With the rough conditions, we rigged up a lifeline along the rail so that people could clip their harnesses into the ship as they walked or stood on deck. This is all to say: it was awesome. Once I got out of the lab and my face got less green, I was pretty much just along for the ride, getting some serious airtime as the ship rode through the raging seas. As if it couldn’t get any better, at one point a pod of dolphins swam alongside us, leaping through the swells and cheering up even our most vomit-y members. Every time an especially energetic wave made it over the side, we would all exclaim with excitement and glee as we got splashed. Even now, as I write this, I can see the water splashing against the porthole window and hear the loud crash of the ship into the sea.

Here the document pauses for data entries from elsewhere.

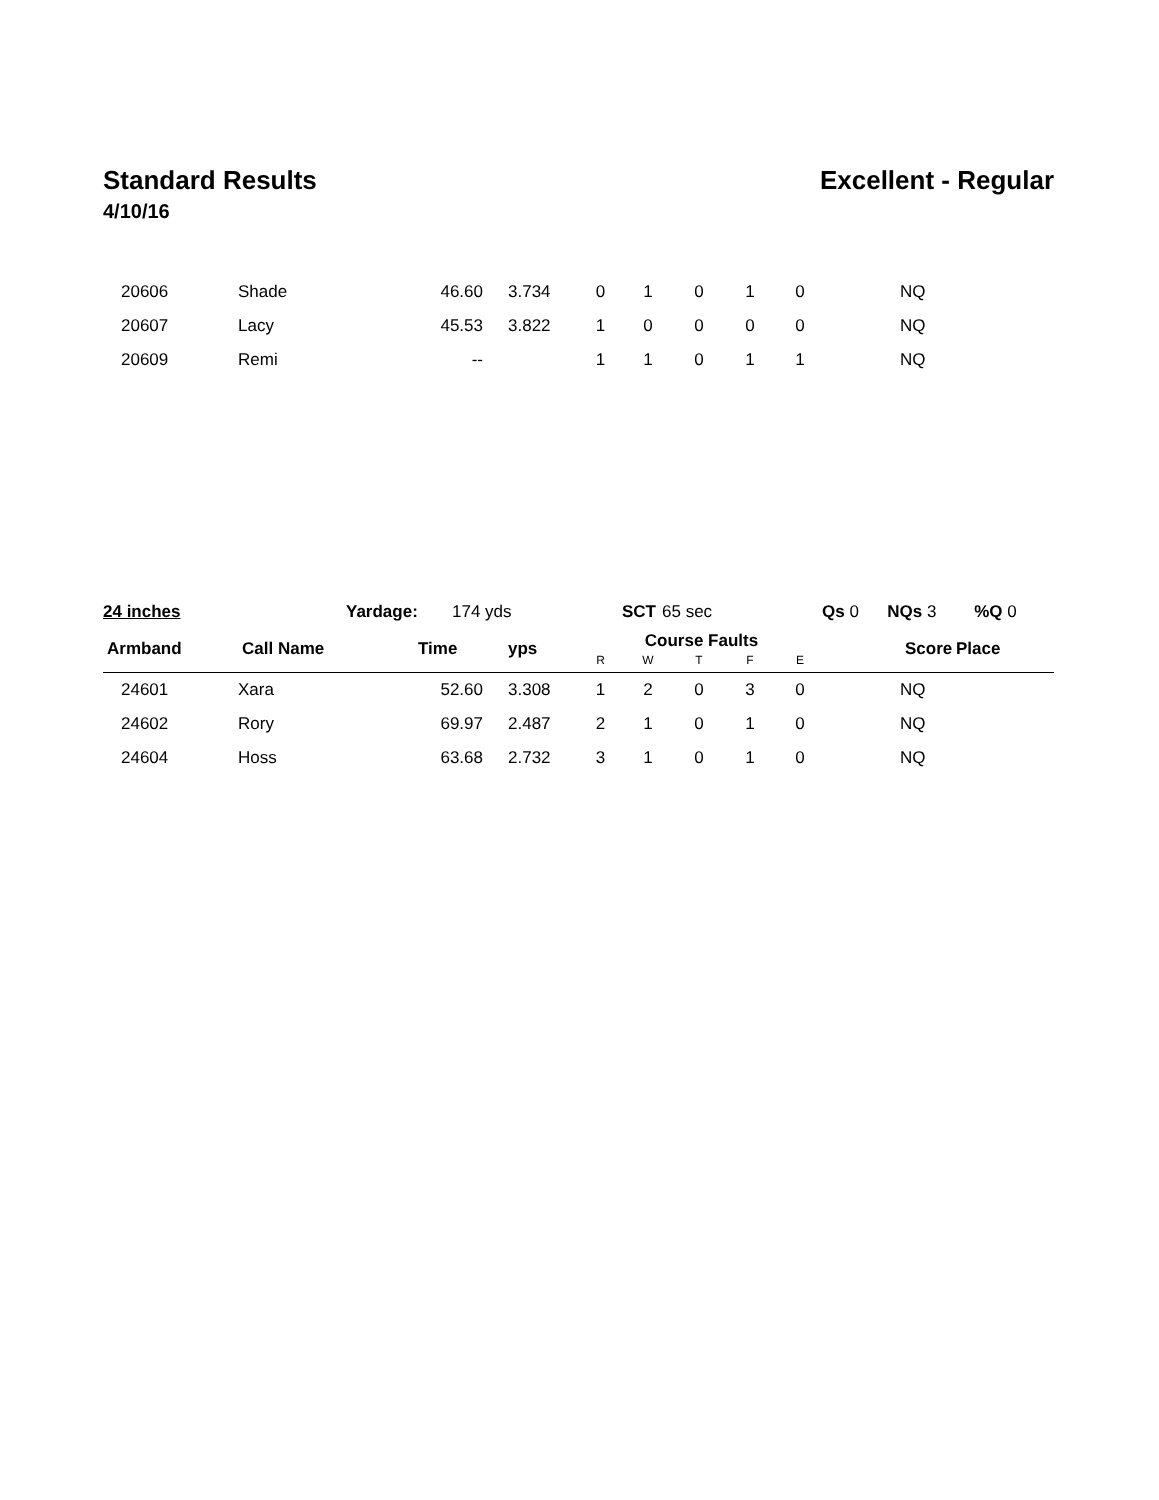Standard Results Excellent - Regular
4/10/16
| 20606 | Shade | 46.60 | 3.734 | 0 | 1 | 0 | 1 | 0 | NQ |
| 20607 | Lacy | 45.53 | 3.822 | 1 | 0 | 0 | 0 | 0 | NQ |
| 20609 | Remi | -- | | 1 | 1 | 0 | 1 | 1 | NQ |
24 inches Yardage: 174 yds SCT 65 sec Qs 0 NQs 3 %Q 0
| Armband | Call Name | Time | yps | Course Faults | | | | | Score | Place |
| --- | --- | --- | --- | --- | --- | --- | --- | --- | --- | --- |
| | | | | R | W | T | F | E | | |
| 24601 | Xara | 52.60 | 3.308 | 1 | 2 | 0 | 3 | 0 | NQ | |
| 24602 | Rory | 69.97 | 2.487 | 2 | 1 | 0 | 1 | 0 | NQ | |
| 24604 | Hoss | 63.68 | 2.732 | 3 | 1 | 0 | 1 | 0 | NQ | |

But with a steady hand on the helm and a keen eye to the horizon, the Bobby C. journeys on.
Your salty waterlogged sailor,
P.S. Hi friends and family and puppy! Grandma, I finally read House of the Spirits by Isabel Allende, as you’ve been telling me to do for three years. I loved it and cried a lot and have already passed it along to my assistant scientist to read next—thank you for your impeccable taste in books. And happy almost 93rd birthday, Grandpa!